A number of questions arise: what degree of bulla wall thickness should prompt early follow-up CT or further investigation? What extent of the bulla wall should be involved before malignancy is considered? Is nodular thickening of the bulla wall of more concern compared to diffuse thickening?

Further questions, currently unanswered, are also raised about the optimal management protocols in screening for other types of “atypical” opacities; for example, apical scar-like nodules (which incidentally was also identified as a cause of a missed lung cancer in this study), or para-osteophyte opacities that likely represent focal fibrosis, or endobronchial opacities that are probably mucus. Should these opacities be treated in the same manner as typical indeterminate lung nodules, and mandate follow-up CT if above a predefined size?

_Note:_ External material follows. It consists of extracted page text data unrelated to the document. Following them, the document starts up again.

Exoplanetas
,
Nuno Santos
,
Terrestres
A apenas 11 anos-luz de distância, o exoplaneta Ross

Analysis of large numbers of nodules from completed or ongoing lung cancer screening trials has already provided invaluable data to assist in the management of “typical” lung nodules, by identifying characteristics predictive of malignancy [5, 11]. The National Lung Screening Trial (NLST), for example, has reported the positive predictive values for malignancy according to lung nodule size, based on an analysis of more than 7000 individuals with nodules. The same trial also reports the positive predictive value of mediastinal or hilar lymphadenopathy for malignancy (18 %) [5].

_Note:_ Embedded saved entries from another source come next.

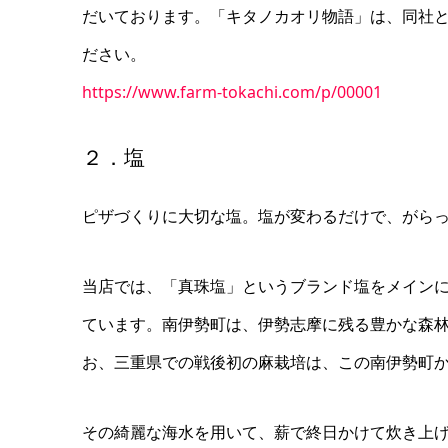
だいております。「キタノカオリ物語」は、同社
ださい。
https://www.farm-tokachi.com/p/00001
２．塩
ピザづくりに大切な塩。塩が変わるだけで、がら
当店では、「真珠塩」というブランド塩をメイン
ています。南伊勢町は、伊勢志摩に残る豊かな森
お、三重県での戦後初の麻栽培は、この南伊勢町
その綺麗な海水を用いて、薪で終日かけて炊き上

To provide similar evidence to guide the management of “atypical” opacities such as bulla wall thickening would require the analysis of large numbers of CTs demonstrating these lesions in patients without lung cancer. This is something which is currently lacking, and may not be forthcoming. Regardless, radiologists should be alert to the possibility that nodular thickening of a bulla wall may represent malignancy. The demonstration of progressive thickening on serial CTs should be sufficient to trigger pulmonologist or multidisciplinary team (MDT) referral in most cases.

It is noteworthy that in the current study by Scholten and colleagues, false-negative CT screens were due to a variety of reasons, not just observational oversight. Eight cases were due to lack of patient adherence, three due to failure of invasive workup, two due to failure of the protocol, and in 11 cases because of the rapidity of tumour development following a negative screen. In combination, these miscellaneous causes were more common than radiological error.

Just as there is no universally accepted definition for what constitutes a false positive in lung cancer screening, no such definition exists for false negatives. It should be stressed that the current study only reports on missed cancers identified after screening had finished or cancers which presented between screening rounds (interval cancers). As the authors acknowledge, equally informative data could be obtained by scrutinizing false-negative cases where cancer was diagnosed at subsequent screening rounds, but which was identifiable on a previous CT.

Veronesi et al. [12] recently described the causes of false negatives in the COSMOS lung cancer screening study. They included within their definition of false negatives, lung cancers that were diagnosed at the time of screening which were evident as a nodule on a prior CT, but only if the lung cancer was stage II-IV (i.e., if there was a significant delay in diagnosis as demonstrated by stage progression). Interestingly, in this study [12], as in the study by Scholten et al. [7] and other previous reports [13], centrally located or endobronchial lesions are disproportionately represented in missed lung cancers.

Computer aided detection systems (CAD) have long been known to be more sensitive in nodule detection than human readers. Currently, considerable efforts are being devoted to tackle its limitations, such as improving the detection of ground glass nodules [14]. Knowledge gained from articles such as the one by Scholten et al. [7] of the characteristics of missed lung cancers may provide useful guidance for future CAD development. In the interim, it also serves to remind radiologists of their known blind spots.